The kumbaya in Seattle’s front office is the largest virtue in the Seahawks’ accumulation of football and financial successes. Its antithesis is 900 miles south, and fairly standard with most teams most of the time, because it’s difficult to align owner, GM and coach — and quarterback — for very long, if at all.
The test for the organization’s unity of purpose was when they decided to blow up the Percy Harvin trade — an embarrassing, mid-season admission of an epic personnel blunder that would have paralyzed most teams. But the Seahawks pulled it off, never looked back and have won five of the past six to again start to scare the rest of the NFL.
When he was hired, Carroll was given by Allen and then-CEO Tod Leiweke what he wanted and what Harbaugh craves — control.
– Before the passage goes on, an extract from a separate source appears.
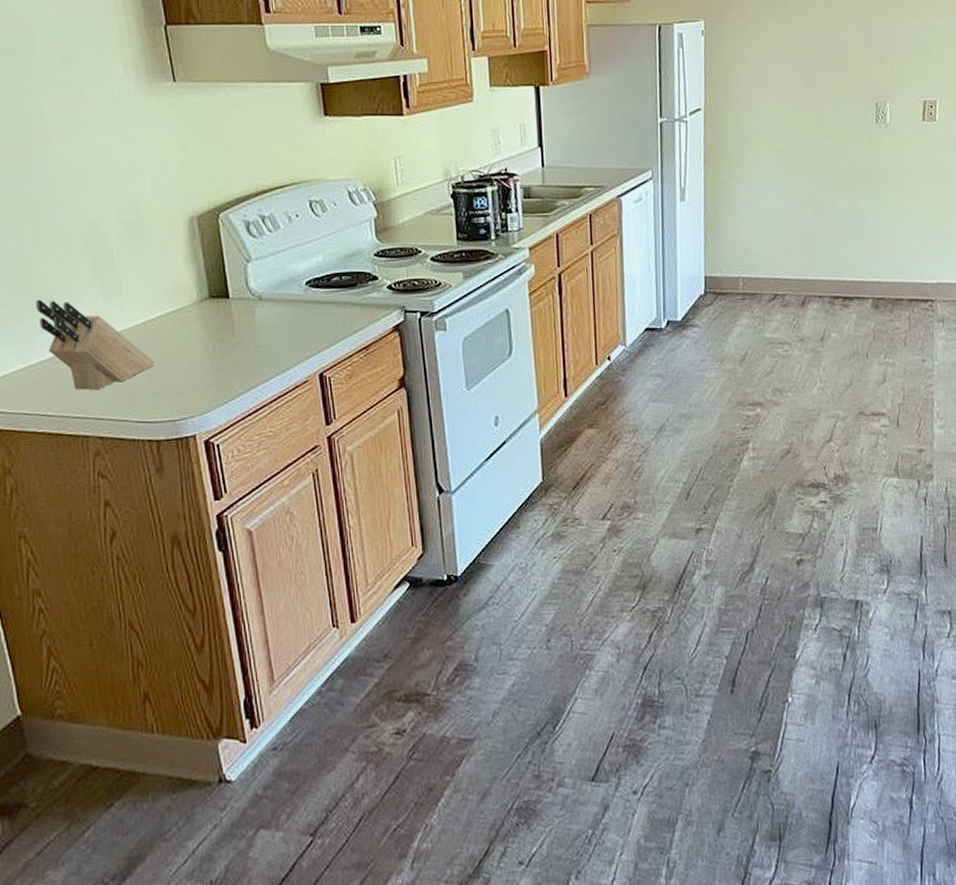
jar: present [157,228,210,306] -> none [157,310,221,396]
“It really has turned out even better than I could have imagined,” Carroll said. “I really had hoped that the freedom would be here, and the freedom is here, for me to do what I want to do and to get things done in the fashion that I think I can do it best.
“That has been totally supported. I didn’t know John at all. I’ve come to love the guy for all that he brings – his work ethic, his expertise, his vision and creativity and all of that. That’s worked out great . . . We had to develop a relationship with Paul, and John has done a great deal of that in communicating with Paul on a regular basis. I see him once a week during the season, but that’s about all.
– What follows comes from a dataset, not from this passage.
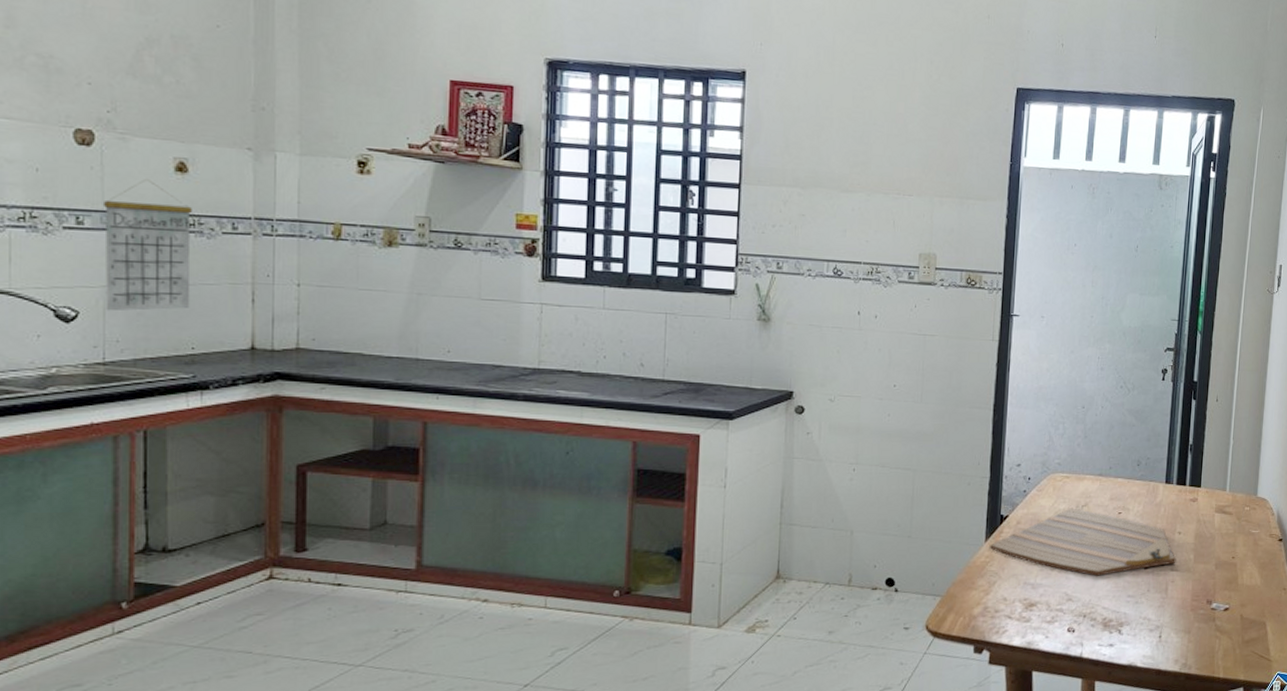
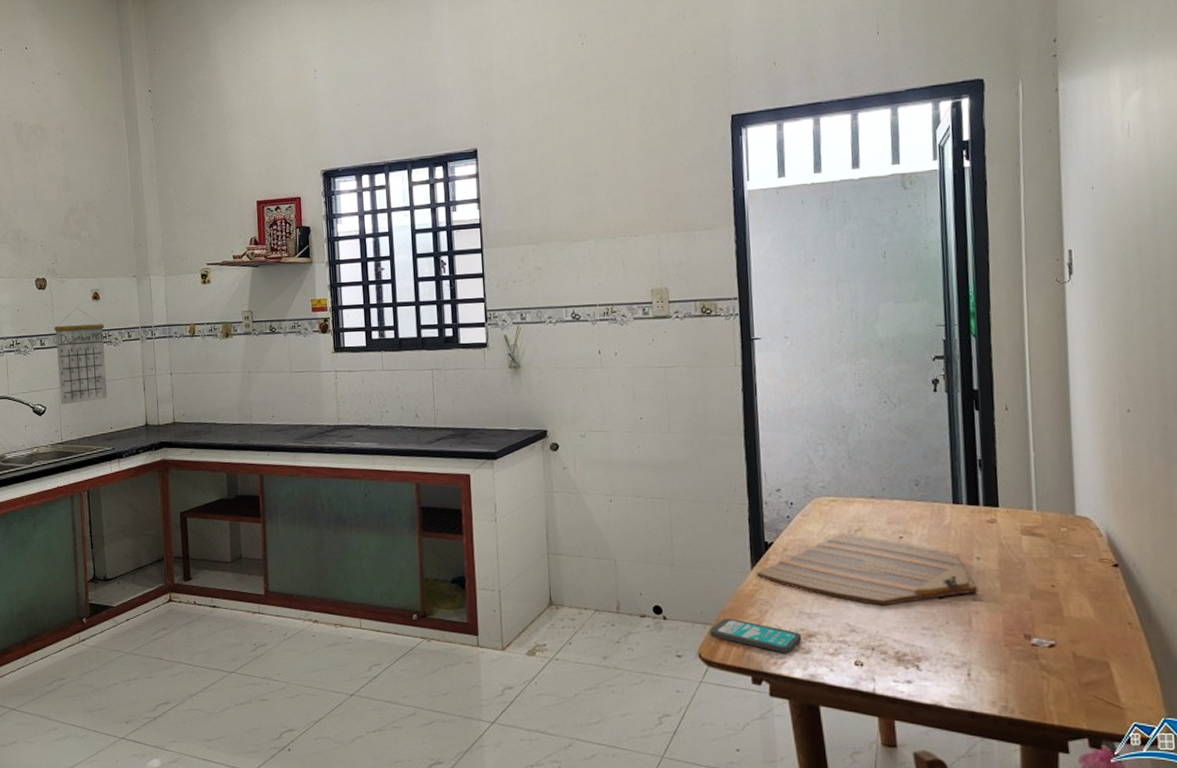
smartphone: none [939,590,1024,622] -> present [710,618,802,653]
“It’s really worked out beautiful and it could not have been better. I think it transcends. This is a good place to be and it’s a good place to work and everybody can feel that. We’ve maintained an atmosphere of upbeat, positive, a lot of energy, willing to take on tough challenges and make tough decisions and go for it.”
No, it wasn’t enough to beat the 49ers 19-3 and virtually scuttle the rivals’ playoff chances. Without saying so, Carroll seem to imply that the 49ers’ mamma is so fat she irons her pants in the driveway.